Der richtige Name Solnzows ist — Bleidtmann.

Ein zweiter unbekannter Anhänger des Bolschewismus war der reiche, gebildete Verleger von Büchern aus der Soziologie, Geschichte und Psychologie, Herr W. Bonisch-Brujewitsch. Der Bruder dieses Revolutionisten, ein General des Generalstabes, war eine Zeit das Haupt der russischen Armee während der ersten revolutionären Regierung.

Bontsch-Brujewitsch war ein sehr gerne gesehener Gast in den besten Kreisen der Petersburger Gesellschaft, ebenso in den Zirkeln der höheren Petersburger Offiziere und in den Häusern der würdigsten russischen Intelligenz. Er kannte alle, wußte über alles Bescheid, da er als dazugehörend angesehen wurde als alter Edelmann, als Intelligenzler im vollsten Sinne des Wortes und eine äußerst einnehmende Persönlichkeit war. Währenddessen war er der geheime Anführer des extremen, dem Staate feindlichen Teiles des Sozialismus, der schon an den Anarchismus grenzte.

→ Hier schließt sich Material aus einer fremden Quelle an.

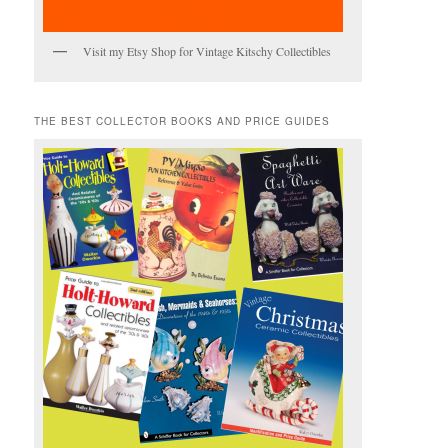
Visit my Etsy Shop for Vintage Kitschy Collectibles
THE BEST COLLECTOR BOOKS AND PRICE GUIDES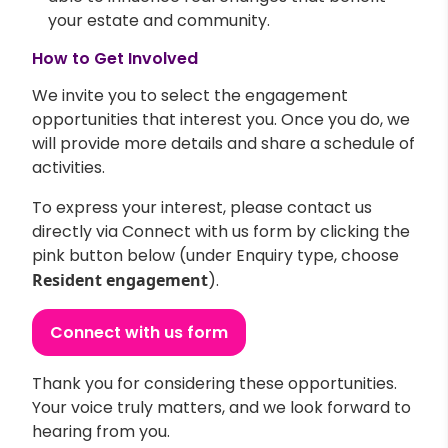
your estate and community.
How to Get Involved
We invite you to select the engagement
opportunities that interest you. Once you do, we
will provide more details and share a schedule of
activities.
To express your interest, please contact us
directly via Connect with us form by clicking the
pink button below (under Enquiry type, choose
Resident engagement
).
Connect with us form
Thank you for considering these opportunities.
Your voice truly matters, and we look forward to
hearing from you.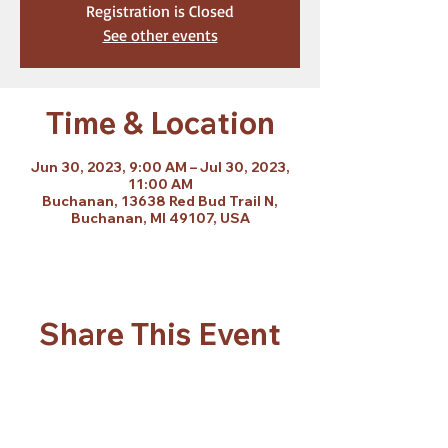
Registration is Closed
See other events
Time & Location
Jun 30, 2023, 9:00 AM – Jul 30, 2023,
11:00 AM
Buchanan, 13638 Red Bud Trail N,
Buchanan, MI 49107, USA
Share This Event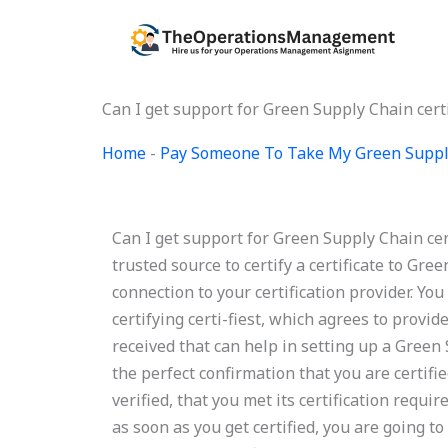
Skip
to
content
Can I get support for Green Supply Chain certi
Home
-
Pay Someone To Take My Green Suppl
Can I get support for Green Supply Chain cer
trusted source to certify a certificate to Gre
connection to your certification provider. You 
certifying certi-fiest, which agrees to provi
received that can help in setting up a Green S
the perfect confirmation that you are certified
verified, that you met its certification requi
as soon as you get certified, you are going to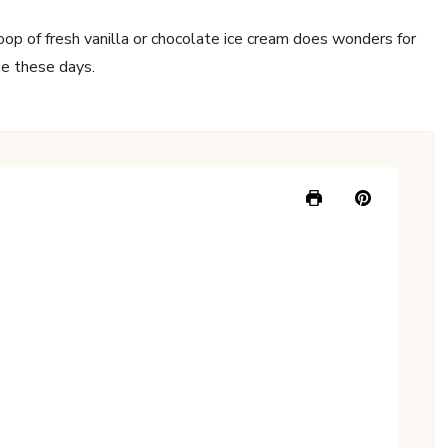
oop of fresh vanilla or chocolate ice cream does wonders for
se these days.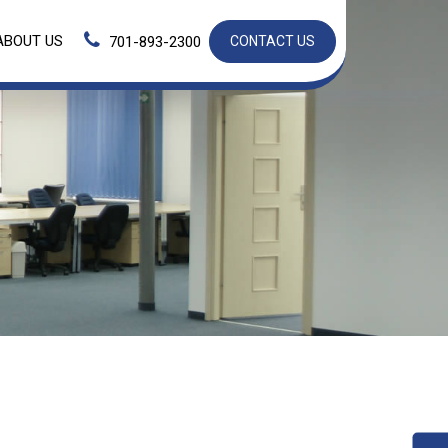
ABOUT US
701-893-2300
CONTACT US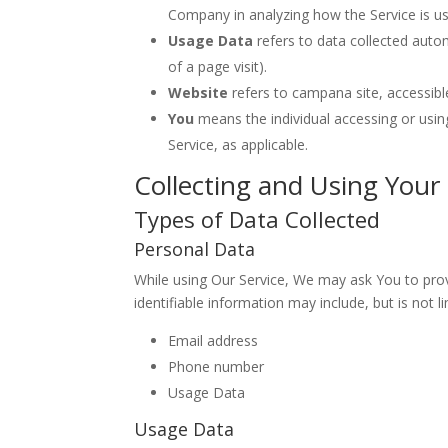
Company in analyzing how the Service is u
Usage Data
refers to data collected autom
of a page visit).
Website
refers to campana site, accessib
You
means the individual accessing or using
Service, as applicable.
Collecting and Using Your
Types of Data Collected
Personal Data
While using Our Service, We may ask You to provi
identifiable information may include, but is not li
Email address
Phone number
Usage Data
Usage Data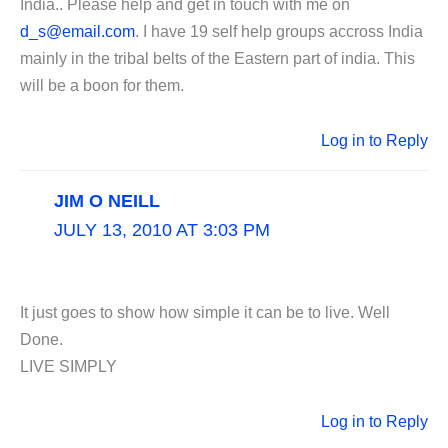
India.. Please help and get in touch with me on
d_s@email.com
. I have 19 self help groups accross India
mainly in the tribal belts of the Eastern part of india. This
will be a boon for them.
Log in to Reply
JIM O NEILL
JULY 13, 2010 AT 3:03 PM
It just goes to show how simple it can be to live. Well
Done.
LIVE SIMPLY
Log in to Reply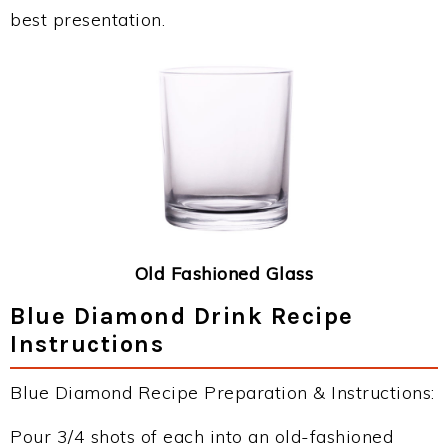
best presentation.
Old Fashioned Glass
Blue Diamond Drink Recipe
Instructions
Blue Diamond Recipe Preparation & Instructions:
Pour 3/4 shots of each into an old-fashioned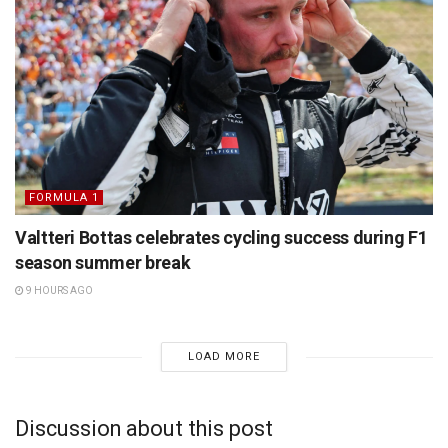
FORMULA 1
Valtteri Bottas celebrates cycling success during F1
season summer break
9 HOURS AGO
LOAD MORE
Discussion about this post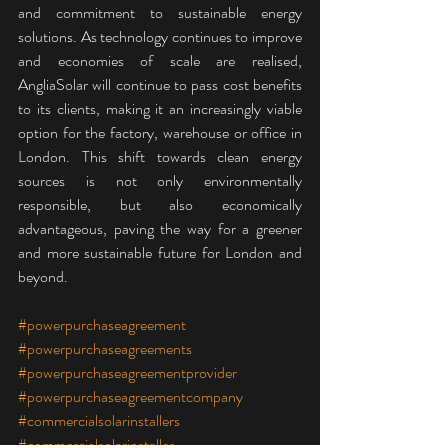
and commitment to sustainable energy 
solutions. As technology continues to improve 
and economies of scale are realised, 
AngliaSolar will continue to pass cost benefits 
to its clients, making it an increasingly viable 
option for the factory, warehouse or office in 
London. This shift towards clean energy 
sources is not only environmentally 
responsible, but also economically 
advantageous, paving the way for a greener 
and more sustainable future for London and 
beyond.
#powerpurchaseagreement
#powerpurchaseagreements
#powerpurchaseagreementprovider
#powerpurchaseagreementcompany
#commercialsolarinstallers
#commercialsolarinstaller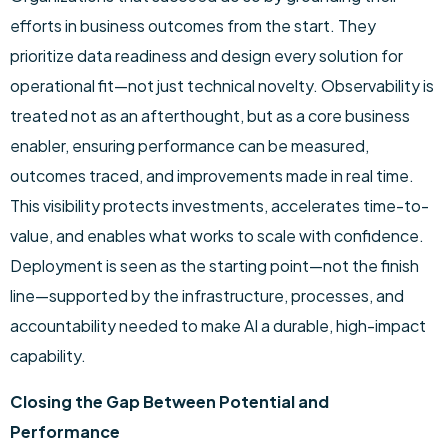
efforts in business outcomes from the start. They
prioritize data readiness and design every solution for
operational fit—not just technical novelty. Observability is
treated not as an afterthought, but as a core business
enabler, ensuring performance can be measured,
outcomes traced, and improvements made in real time.
This visibility protects investments, accelerates time-to-
value, and enables what works to scale with confidence.
Deployment is seen as the starting point—not the finish
line—supported by the infrastructure, processes, and
accountability needed to make AI a durable, high-impact
capability.
Closing the Gap Between Potential and
Performance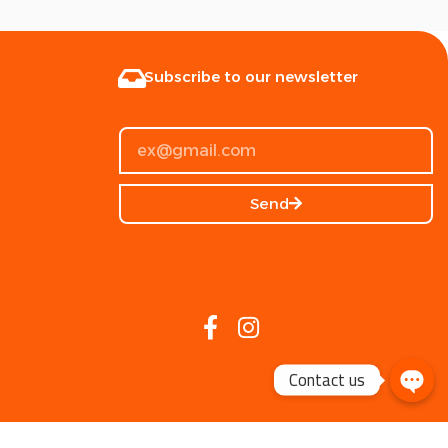
Subscribe to our newsletter
Send
Contact us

Bei Brujewitsch hielt sich während der Revolution im Jahre 1905 der jetzige Diktator Rußlands, Leon Trotzki-Braunstein, verborgen, als er damals Vizepräsident des Arbeiter- und Soldatenrates war. Brujewitsch leitete ungesehen und geheimnisvoll die Arbeiten des Krustalow-Nosari, des Präsidenten dieses Rates, schon damals in die Richtung des Maximalismus und bereitete dadurch die Bolschewikenpartei vor.

Der Herr des Hauses bewirtete im Smoking in seinem prunkvoll eingerichteten Herrenzimmer die Gäste mit Kaffee, Likör und Zigarren, während in den weiteren Zimmern eine graue, rachlustige Menge der späteren Diktatoren Beratungen abhielt und ihr System vorbereitete, um das zaristische, bürgerliche und später sozialistische Rußland zu vernichten.